**Selection**
Makworo (Being Administrator of the Estate of Makworo Nyamareri) v Orina [2024] KEELC 1067 (KLR) | Review Of Decree | Esheria

Makworo (Being Administrator of the Estate of Makworo Nyamareri) v Orina [2024] KEELC 1067 (KLR)

Full Case Text

Makworo (Being Administrator of the Estate of Makworo Nyamareri) v Orina (Environment & Land Case 647 of 1994) [2024] KEELC 1067 (KLR) (28 February 2024) (Ruling)

Neutral citation: [2024] KEELC 1067 (KLR)

Republic of Kenya

In the Environment and Land Court at Kisii

Environment & Land Case 647 of 1994

M Sila, J

February 28, 2024

Between

David Momata Makworo (Being Administrator of the Estate of Makworo Nyamareri)

Plaintiff

and

Naftal Bosire Orina

Defendant

Ruling

1. The application before me is that dated 21 November 2022 filed by the plaintiff/decree holder. He seeks the following orders :-a.This Honourable Court be pleased to review its decree dated 12 November 2002 to read that the total acreage for land parcel Ekerubo Settlement Scheme/50 is not 47 acres but 52. 08 acres and the entitlement for the plaintiff and defendant is or should be 26. 08 acres each and not 23. 5 acres.b.Costs of this suit be provided for.

**Written request 1**
Translate this sentence from the court ruling into Spanish: "The application before me is that dated 21 November 2022 filed by the plaintiff/decree holder."
**Written request 2**
According to the court ruling, in which court was this case heard?
**Written request 3**
Carry on the court ruling from its last sentence, in the same style.
The records after this point are separate material, unconnected to the court ruling.

**Entries provided**
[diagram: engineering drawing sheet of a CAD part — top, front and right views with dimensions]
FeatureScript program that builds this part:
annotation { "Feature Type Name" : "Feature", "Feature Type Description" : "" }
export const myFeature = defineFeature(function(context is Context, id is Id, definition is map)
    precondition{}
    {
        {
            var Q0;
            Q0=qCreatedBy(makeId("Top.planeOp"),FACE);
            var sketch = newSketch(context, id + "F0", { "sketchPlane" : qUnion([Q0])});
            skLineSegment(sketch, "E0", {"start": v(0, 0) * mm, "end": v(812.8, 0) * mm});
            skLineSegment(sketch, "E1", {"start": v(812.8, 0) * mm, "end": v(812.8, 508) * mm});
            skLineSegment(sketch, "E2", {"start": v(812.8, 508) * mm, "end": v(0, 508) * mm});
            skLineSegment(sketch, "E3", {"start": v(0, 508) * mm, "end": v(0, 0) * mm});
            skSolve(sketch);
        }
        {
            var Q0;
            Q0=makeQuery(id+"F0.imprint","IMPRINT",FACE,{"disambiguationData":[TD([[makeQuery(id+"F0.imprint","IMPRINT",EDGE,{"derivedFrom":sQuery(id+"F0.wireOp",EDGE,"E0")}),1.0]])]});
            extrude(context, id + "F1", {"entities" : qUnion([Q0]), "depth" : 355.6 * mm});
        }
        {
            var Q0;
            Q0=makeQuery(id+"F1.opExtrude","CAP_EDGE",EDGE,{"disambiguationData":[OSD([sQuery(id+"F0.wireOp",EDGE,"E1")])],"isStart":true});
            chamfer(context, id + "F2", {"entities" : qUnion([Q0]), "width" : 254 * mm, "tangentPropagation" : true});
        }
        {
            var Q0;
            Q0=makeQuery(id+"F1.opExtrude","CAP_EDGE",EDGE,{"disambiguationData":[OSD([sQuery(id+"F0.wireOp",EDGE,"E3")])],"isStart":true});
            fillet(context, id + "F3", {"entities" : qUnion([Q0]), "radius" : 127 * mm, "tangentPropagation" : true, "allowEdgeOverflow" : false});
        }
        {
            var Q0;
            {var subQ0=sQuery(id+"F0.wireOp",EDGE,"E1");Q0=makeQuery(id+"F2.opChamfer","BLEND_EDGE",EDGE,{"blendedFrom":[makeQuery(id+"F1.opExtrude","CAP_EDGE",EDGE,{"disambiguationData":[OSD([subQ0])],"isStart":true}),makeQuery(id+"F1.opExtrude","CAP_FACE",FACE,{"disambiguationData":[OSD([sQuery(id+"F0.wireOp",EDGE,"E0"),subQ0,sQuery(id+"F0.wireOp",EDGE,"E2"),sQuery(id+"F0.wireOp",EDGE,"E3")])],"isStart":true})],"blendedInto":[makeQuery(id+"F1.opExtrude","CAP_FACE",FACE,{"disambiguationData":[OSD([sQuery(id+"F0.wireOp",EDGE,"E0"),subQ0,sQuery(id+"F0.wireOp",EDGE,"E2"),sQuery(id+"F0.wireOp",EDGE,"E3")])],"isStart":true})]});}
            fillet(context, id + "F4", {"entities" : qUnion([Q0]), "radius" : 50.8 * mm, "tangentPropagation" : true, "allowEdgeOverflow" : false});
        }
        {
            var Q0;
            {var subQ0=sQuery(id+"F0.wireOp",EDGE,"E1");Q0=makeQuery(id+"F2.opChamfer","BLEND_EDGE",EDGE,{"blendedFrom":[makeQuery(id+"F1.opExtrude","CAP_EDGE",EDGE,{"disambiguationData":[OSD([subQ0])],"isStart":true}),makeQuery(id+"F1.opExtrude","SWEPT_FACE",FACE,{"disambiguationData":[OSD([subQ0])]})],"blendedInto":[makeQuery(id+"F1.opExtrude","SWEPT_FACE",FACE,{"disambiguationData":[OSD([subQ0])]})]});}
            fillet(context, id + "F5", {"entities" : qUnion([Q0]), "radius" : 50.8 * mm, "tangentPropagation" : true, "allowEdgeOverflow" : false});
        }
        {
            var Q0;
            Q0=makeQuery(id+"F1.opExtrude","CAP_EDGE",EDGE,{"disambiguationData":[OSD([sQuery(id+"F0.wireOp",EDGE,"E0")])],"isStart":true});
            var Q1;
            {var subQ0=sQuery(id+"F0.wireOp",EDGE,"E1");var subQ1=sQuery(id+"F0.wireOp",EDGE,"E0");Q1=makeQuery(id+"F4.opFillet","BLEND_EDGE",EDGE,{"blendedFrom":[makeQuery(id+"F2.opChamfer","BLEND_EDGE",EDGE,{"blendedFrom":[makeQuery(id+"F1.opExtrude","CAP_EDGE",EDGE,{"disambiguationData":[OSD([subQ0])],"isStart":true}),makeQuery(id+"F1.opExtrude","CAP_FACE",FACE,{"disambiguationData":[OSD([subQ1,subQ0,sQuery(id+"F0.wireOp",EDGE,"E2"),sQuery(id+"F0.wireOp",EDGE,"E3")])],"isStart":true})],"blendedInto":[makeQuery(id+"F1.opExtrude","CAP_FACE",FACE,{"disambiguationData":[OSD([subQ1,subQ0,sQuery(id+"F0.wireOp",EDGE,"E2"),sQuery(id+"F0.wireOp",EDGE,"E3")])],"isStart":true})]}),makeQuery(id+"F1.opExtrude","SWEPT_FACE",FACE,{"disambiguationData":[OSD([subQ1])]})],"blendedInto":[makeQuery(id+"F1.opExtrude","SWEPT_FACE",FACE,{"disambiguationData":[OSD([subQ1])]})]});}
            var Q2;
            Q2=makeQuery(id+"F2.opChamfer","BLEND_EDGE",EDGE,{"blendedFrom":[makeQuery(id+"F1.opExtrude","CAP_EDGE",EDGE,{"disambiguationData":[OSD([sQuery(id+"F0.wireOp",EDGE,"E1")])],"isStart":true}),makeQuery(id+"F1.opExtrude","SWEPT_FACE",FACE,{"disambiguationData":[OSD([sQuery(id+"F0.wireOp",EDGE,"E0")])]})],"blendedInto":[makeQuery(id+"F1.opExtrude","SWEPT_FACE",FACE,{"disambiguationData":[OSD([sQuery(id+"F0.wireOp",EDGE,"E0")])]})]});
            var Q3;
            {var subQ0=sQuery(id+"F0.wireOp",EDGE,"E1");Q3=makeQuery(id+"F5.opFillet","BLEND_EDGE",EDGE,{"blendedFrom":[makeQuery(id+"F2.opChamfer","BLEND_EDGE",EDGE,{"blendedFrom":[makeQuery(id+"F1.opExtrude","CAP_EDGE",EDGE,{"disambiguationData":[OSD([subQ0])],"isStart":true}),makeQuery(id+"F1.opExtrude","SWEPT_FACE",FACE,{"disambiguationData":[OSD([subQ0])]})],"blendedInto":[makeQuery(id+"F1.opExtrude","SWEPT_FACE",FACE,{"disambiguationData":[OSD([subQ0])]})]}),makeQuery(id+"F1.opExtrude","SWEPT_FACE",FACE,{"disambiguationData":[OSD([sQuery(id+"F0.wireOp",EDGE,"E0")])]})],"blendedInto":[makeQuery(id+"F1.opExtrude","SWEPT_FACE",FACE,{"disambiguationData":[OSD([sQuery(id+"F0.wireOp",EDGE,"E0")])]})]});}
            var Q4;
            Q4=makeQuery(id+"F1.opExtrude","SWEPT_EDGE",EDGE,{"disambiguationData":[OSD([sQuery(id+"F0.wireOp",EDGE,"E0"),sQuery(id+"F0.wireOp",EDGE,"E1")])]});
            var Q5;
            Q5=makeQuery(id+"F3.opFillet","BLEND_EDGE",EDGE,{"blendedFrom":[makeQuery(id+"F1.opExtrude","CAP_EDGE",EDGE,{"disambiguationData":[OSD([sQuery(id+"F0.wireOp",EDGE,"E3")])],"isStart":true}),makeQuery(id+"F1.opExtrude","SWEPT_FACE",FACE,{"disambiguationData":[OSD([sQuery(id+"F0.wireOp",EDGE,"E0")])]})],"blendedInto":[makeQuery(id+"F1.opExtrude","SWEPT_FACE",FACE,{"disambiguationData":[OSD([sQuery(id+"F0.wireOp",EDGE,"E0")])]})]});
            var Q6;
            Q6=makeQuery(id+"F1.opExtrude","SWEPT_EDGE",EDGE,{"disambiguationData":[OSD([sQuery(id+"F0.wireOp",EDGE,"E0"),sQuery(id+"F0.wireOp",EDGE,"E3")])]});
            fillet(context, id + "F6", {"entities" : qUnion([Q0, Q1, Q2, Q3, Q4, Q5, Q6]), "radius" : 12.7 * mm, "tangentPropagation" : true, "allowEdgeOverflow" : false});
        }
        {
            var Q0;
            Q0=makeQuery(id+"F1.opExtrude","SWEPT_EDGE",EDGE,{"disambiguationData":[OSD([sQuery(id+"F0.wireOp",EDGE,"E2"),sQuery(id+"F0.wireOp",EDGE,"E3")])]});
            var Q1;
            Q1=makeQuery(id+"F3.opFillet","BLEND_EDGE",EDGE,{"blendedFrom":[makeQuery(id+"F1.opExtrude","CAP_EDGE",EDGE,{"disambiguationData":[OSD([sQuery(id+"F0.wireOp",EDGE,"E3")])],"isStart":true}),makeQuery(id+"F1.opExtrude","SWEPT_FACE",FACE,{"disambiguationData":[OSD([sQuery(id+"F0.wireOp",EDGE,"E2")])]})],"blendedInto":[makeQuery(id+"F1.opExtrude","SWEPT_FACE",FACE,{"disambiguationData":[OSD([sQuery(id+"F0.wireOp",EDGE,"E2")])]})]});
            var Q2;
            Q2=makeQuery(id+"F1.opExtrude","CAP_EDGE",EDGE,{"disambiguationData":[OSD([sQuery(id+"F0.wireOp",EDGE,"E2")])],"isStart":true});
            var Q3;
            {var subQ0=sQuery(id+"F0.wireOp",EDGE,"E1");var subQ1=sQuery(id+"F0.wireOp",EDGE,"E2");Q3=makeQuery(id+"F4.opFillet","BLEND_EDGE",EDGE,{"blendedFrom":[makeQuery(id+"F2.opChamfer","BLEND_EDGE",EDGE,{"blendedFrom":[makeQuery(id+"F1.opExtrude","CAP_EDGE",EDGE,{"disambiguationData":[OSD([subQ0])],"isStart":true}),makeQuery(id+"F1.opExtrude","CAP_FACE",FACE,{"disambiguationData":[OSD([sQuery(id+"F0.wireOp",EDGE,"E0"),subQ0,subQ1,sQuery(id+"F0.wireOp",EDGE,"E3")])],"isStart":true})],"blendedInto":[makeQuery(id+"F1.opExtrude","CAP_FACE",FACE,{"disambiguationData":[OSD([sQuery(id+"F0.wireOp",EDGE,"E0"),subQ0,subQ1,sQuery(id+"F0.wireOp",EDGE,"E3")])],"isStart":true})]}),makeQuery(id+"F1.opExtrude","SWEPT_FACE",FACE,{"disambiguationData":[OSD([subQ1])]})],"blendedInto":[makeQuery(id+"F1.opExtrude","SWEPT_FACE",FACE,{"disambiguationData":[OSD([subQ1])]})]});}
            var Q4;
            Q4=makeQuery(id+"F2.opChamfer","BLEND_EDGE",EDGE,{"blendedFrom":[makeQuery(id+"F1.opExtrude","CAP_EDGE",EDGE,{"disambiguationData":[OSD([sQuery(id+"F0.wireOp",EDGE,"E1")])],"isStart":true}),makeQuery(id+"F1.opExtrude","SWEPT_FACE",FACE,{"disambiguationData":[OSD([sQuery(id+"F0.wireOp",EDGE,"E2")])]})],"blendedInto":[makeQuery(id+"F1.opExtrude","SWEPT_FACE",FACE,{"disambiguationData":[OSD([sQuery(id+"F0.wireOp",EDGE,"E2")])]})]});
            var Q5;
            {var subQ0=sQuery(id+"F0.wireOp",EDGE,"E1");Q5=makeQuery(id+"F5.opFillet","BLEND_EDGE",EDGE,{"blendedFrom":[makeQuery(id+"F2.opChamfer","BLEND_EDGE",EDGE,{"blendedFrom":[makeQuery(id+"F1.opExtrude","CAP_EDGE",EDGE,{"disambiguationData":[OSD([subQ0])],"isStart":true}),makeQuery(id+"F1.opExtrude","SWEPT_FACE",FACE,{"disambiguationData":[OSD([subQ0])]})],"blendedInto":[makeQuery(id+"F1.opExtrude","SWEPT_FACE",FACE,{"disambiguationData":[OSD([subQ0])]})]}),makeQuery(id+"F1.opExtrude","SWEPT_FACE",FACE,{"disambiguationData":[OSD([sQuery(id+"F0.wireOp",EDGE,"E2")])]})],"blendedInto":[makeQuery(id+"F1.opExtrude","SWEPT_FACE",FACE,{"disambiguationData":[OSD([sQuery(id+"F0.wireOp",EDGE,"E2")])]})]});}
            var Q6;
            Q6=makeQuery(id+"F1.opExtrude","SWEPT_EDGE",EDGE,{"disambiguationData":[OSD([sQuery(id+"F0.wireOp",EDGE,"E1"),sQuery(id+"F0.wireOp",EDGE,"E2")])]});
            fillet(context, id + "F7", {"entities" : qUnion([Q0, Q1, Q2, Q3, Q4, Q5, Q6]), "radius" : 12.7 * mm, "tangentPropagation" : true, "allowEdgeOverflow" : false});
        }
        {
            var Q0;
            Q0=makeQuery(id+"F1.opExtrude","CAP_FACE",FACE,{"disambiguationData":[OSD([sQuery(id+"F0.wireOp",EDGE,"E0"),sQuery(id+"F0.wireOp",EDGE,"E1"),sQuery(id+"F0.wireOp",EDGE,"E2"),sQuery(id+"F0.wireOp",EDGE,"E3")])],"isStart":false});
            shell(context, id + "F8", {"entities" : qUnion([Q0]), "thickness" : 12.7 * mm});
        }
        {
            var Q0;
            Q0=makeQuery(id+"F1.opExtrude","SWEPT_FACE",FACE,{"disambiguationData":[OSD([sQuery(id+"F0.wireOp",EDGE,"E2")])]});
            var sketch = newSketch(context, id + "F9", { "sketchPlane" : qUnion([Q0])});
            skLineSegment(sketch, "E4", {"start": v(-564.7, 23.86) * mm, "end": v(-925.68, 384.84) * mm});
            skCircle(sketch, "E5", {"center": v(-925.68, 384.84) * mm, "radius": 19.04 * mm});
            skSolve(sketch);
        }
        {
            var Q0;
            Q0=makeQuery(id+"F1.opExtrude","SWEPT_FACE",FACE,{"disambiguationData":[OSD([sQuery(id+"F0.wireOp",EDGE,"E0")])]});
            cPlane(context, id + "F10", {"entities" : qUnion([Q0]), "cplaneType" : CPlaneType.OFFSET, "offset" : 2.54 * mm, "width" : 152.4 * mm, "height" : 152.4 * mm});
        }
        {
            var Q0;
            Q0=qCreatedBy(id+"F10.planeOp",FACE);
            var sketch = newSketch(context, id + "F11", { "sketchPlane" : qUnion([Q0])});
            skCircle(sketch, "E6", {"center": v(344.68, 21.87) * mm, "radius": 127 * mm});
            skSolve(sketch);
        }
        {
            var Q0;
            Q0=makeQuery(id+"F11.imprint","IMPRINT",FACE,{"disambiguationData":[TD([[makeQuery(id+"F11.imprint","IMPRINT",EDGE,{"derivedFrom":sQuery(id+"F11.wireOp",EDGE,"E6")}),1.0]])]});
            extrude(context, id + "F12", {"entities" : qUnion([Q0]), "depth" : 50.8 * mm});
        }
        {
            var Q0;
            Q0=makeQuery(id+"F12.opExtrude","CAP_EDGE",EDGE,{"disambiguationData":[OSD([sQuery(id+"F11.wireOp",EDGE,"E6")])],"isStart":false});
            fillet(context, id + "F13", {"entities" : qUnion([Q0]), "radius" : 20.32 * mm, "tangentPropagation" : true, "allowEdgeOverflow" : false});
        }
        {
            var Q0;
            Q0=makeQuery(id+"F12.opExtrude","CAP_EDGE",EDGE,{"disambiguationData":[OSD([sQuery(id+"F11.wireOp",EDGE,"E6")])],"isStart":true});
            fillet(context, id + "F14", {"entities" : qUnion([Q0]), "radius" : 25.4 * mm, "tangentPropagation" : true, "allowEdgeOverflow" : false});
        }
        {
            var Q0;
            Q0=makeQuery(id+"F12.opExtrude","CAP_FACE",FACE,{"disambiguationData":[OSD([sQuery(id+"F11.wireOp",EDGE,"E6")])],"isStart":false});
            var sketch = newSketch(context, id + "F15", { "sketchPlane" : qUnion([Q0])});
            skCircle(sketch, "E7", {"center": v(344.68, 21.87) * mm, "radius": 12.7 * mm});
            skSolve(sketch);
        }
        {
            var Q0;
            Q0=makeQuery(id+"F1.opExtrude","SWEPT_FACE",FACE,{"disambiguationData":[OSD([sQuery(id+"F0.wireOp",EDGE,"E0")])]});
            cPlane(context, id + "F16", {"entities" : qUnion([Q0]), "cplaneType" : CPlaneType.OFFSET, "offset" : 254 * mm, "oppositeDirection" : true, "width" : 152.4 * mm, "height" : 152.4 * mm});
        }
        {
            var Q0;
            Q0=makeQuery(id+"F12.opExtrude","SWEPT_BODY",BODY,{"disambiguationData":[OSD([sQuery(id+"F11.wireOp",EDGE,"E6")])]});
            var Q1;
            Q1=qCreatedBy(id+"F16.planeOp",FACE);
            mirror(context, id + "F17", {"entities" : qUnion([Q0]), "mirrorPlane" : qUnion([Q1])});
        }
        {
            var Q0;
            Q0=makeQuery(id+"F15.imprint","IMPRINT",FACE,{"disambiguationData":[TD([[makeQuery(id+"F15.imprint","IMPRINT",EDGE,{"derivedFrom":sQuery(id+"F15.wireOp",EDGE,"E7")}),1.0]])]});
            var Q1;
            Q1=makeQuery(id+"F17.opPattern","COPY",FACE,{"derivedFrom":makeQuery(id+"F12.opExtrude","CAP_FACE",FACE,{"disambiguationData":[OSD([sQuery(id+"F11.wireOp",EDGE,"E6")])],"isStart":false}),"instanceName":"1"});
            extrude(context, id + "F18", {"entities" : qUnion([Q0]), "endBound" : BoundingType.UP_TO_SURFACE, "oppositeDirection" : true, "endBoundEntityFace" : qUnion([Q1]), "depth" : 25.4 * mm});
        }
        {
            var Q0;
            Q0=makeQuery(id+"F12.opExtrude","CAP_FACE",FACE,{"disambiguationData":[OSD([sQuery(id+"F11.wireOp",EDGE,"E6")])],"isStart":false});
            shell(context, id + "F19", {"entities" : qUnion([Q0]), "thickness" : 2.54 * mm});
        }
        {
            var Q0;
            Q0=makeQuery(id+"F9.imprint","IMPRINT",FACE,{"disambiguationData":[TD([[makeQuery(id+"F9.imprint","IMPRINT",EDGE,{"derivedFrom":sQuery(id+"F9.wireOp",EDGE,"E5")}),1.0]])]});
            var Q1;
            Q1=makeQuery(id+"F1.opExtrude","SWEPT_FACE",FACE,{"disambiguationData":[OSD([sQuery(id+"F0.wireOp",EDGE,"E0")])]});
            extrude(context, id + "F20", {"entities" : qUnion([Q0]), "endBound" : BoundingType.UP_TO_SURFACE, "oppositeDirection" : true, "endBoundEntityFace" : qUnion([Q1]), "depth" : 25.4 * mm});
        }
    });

**Task result 1**
La solicitud que tengo ante mí es la de fecha 21 de noviembre de 2022, presentada por el demandante/titular del decreto.

**Task result 2**
The Environment and Land Court at Kisii.

**Task result 3**
2. This is an old case that was filed in the year 1994. The original plaintiff was uncle to the defendant and he sued him seeking orders to have the land Ekerubo Settlement Scheme/50, which was registered in the name of the respondent, divided into two. In his pleadings, the plaintiff averred that he contributed to the purchase of the land and was thus entitled to a half a share of it. According to his pleadings, his half share would be 23. 35 acres and he explicitly asked for an order for transfer of 23. 35 acres. Upon hearing the case, the court was persuaded that the plaintiff had proved his case and granted the orders in the plaint, in a judgment that was delivered on 1 October 2002. Ultimately a decree was issued in the favour of the plaintiff in the following terms –a.A declaration that both the plaintiff and defendant jointly bought one share in Ekerubo FCS Limited and are thus entitled to land now registered as Ekerubo/50 measuring 46. 7 acres.b.A further declaration that being joint owners of land Ekerubo/50 which measures 46. 7 acres the plaintiff is entitled to ½ share which measures 23. 35 acres.c.That the defendant be ordered to transfer the ½ share measuring 23. 35 acres in land Ekerubo/50 to the defendant.d.The defendant, his agent and/or servants be permanently restrained from interfering with or evicting the plaintiff from ½ share in land Ekerubo/50 which measures 23. 35 acres.e.Costs of this suit.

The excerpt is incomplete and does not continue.